In the listing below, find every line that contains the word "series" and copy each one in full, treating case as significant.

*** Data for analysis Section Begins ***

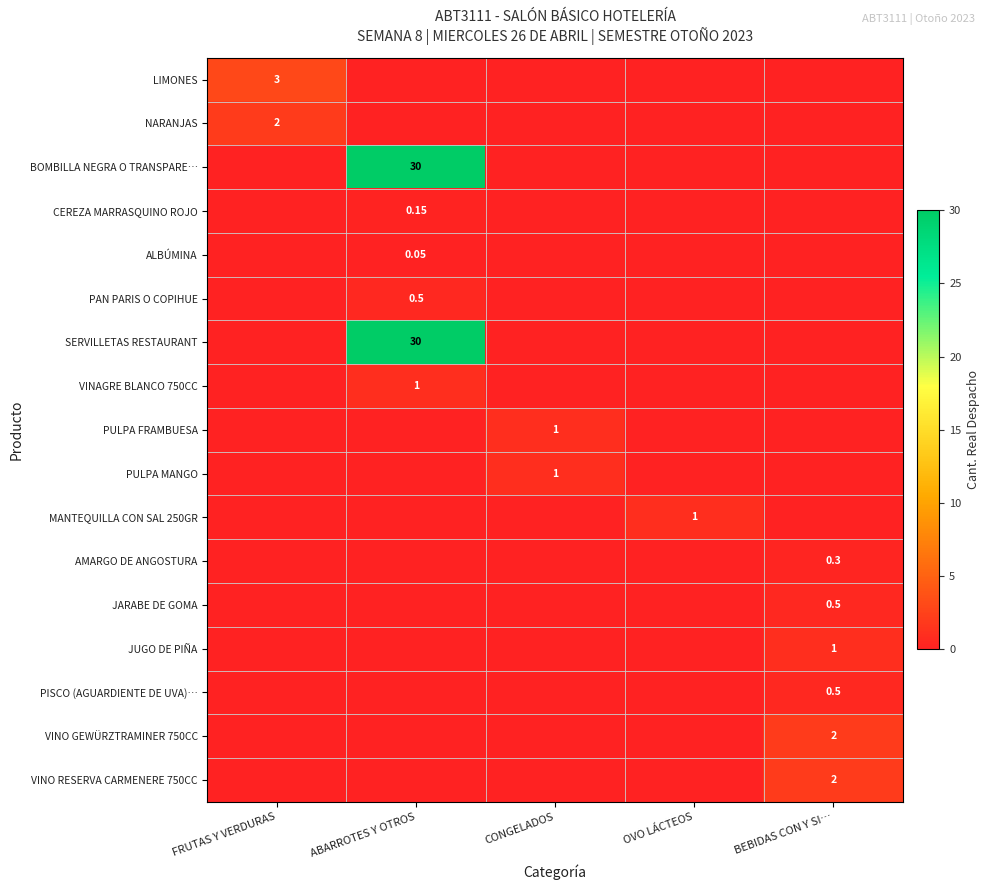

How many positive values does the CEREZA MARRASQUINO ROJO series have?

1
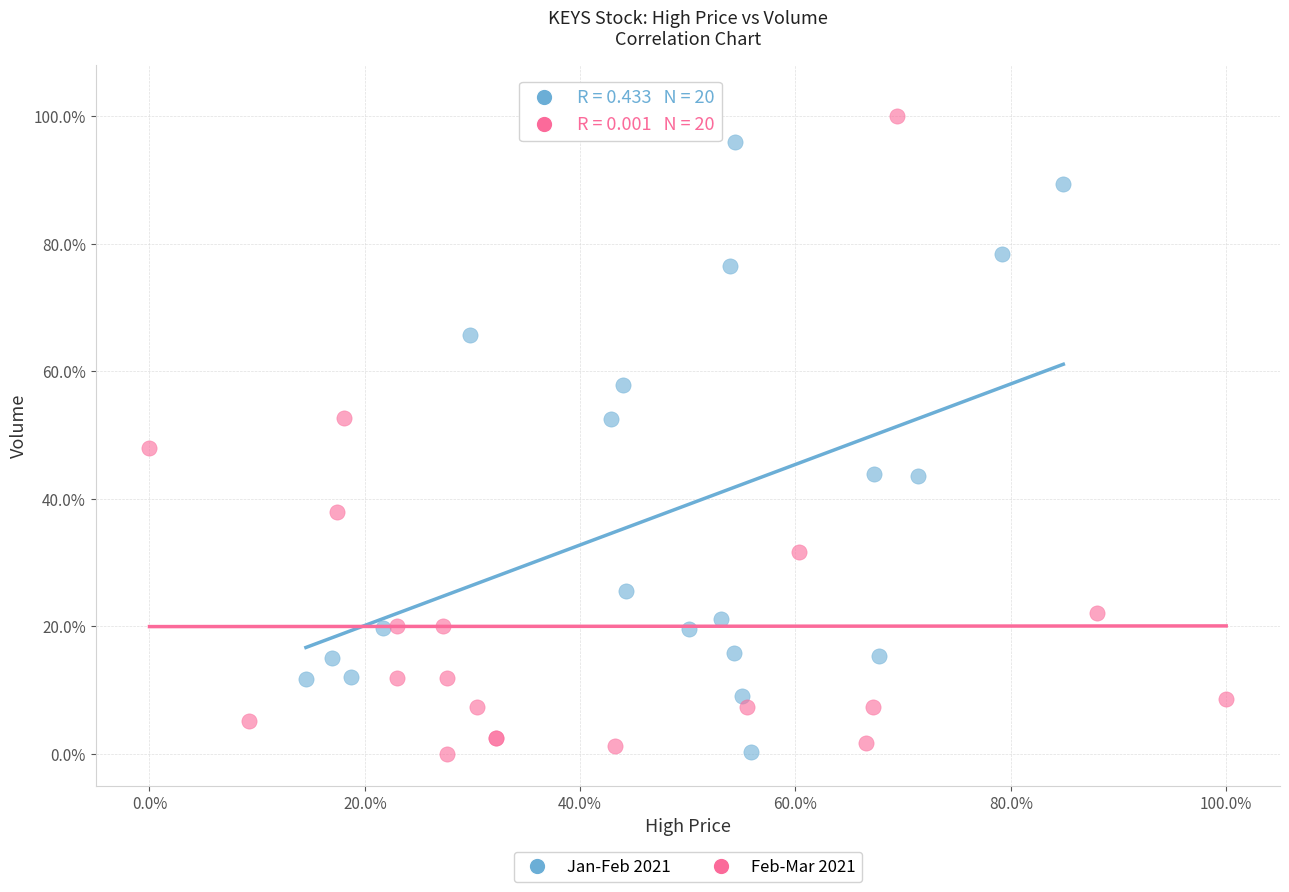

Which series has the largest Y range (max minus min)?

Feb-Mar 2021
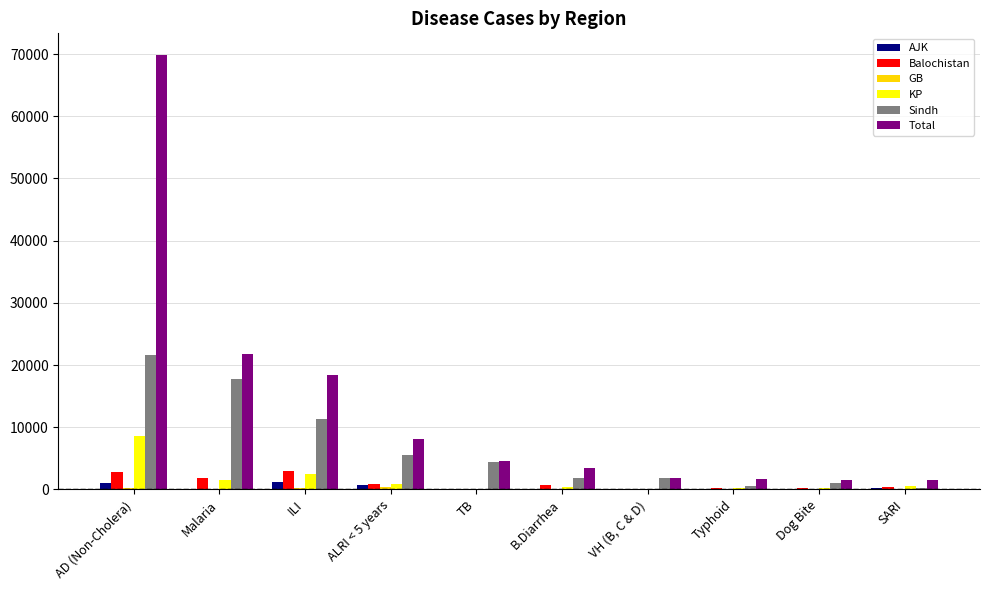

Which series has the widest spread of values?

Total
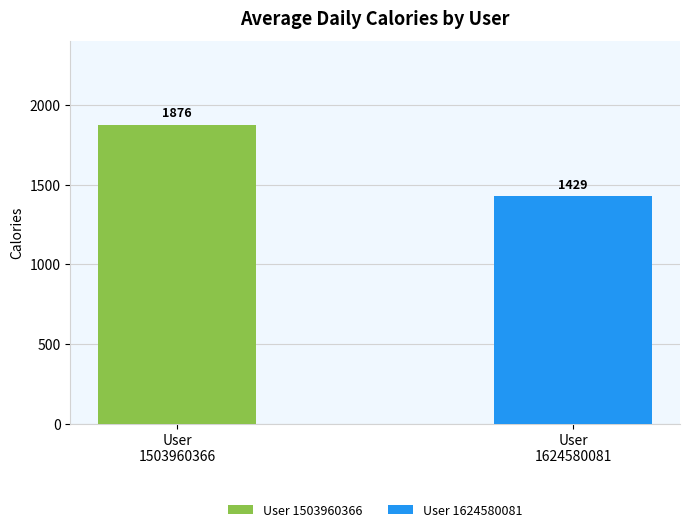

Does the chart contain any negative values?

No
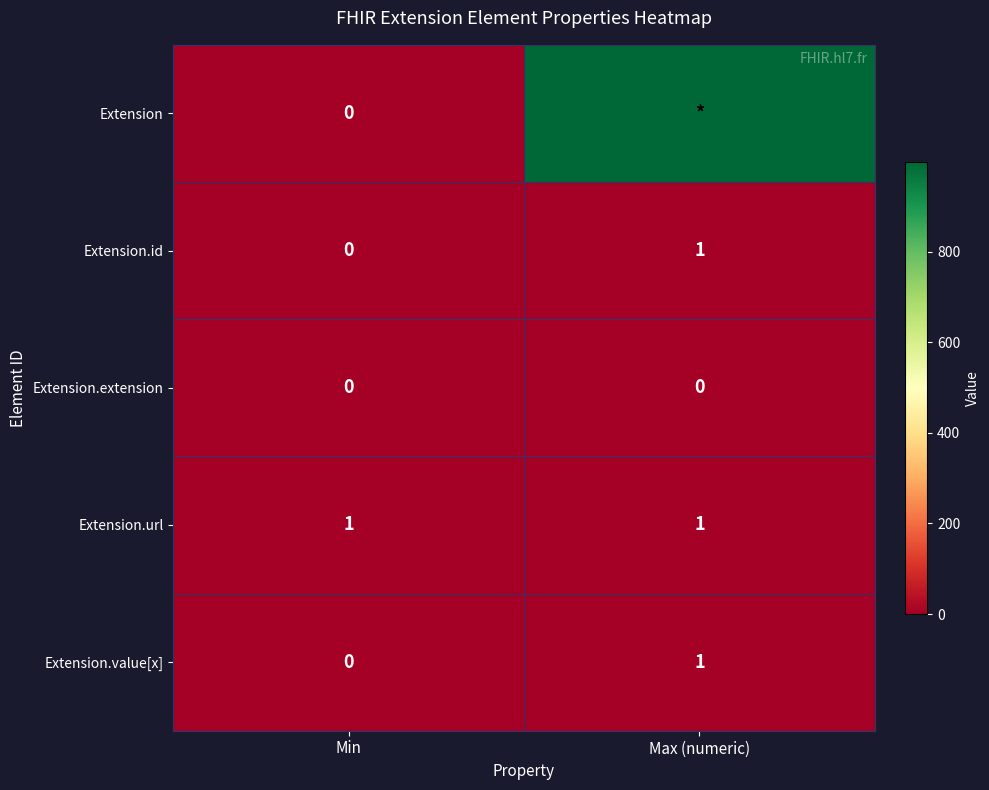

Is it true that Extension.extension equals 0 at Min?

True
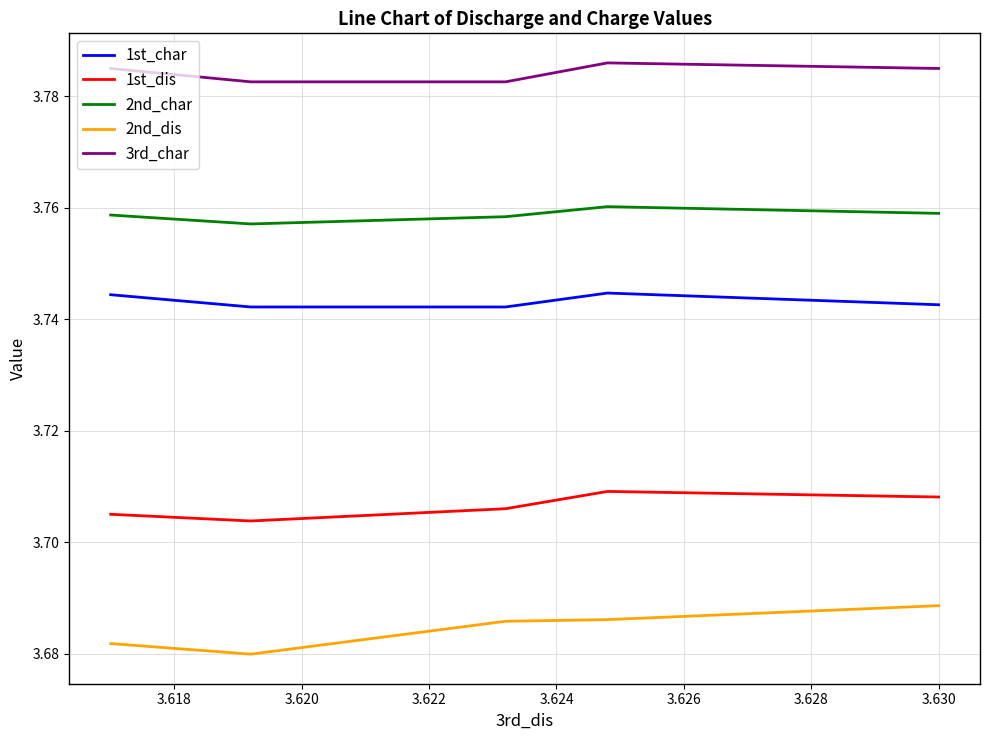

Between 3.622 and 3.624, which series saw the biggest shift?

3rd_char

*** Data for analysis Section Ends ***

Solution for this exercise ▸
How many positive values does the CEREZA MARRASQUINO ROJO series have?
Which series has the largest Y range (max minus min)?
Which series has the widest spread of values?
Between 3.622 and 3.624, which series saw the biggest shift?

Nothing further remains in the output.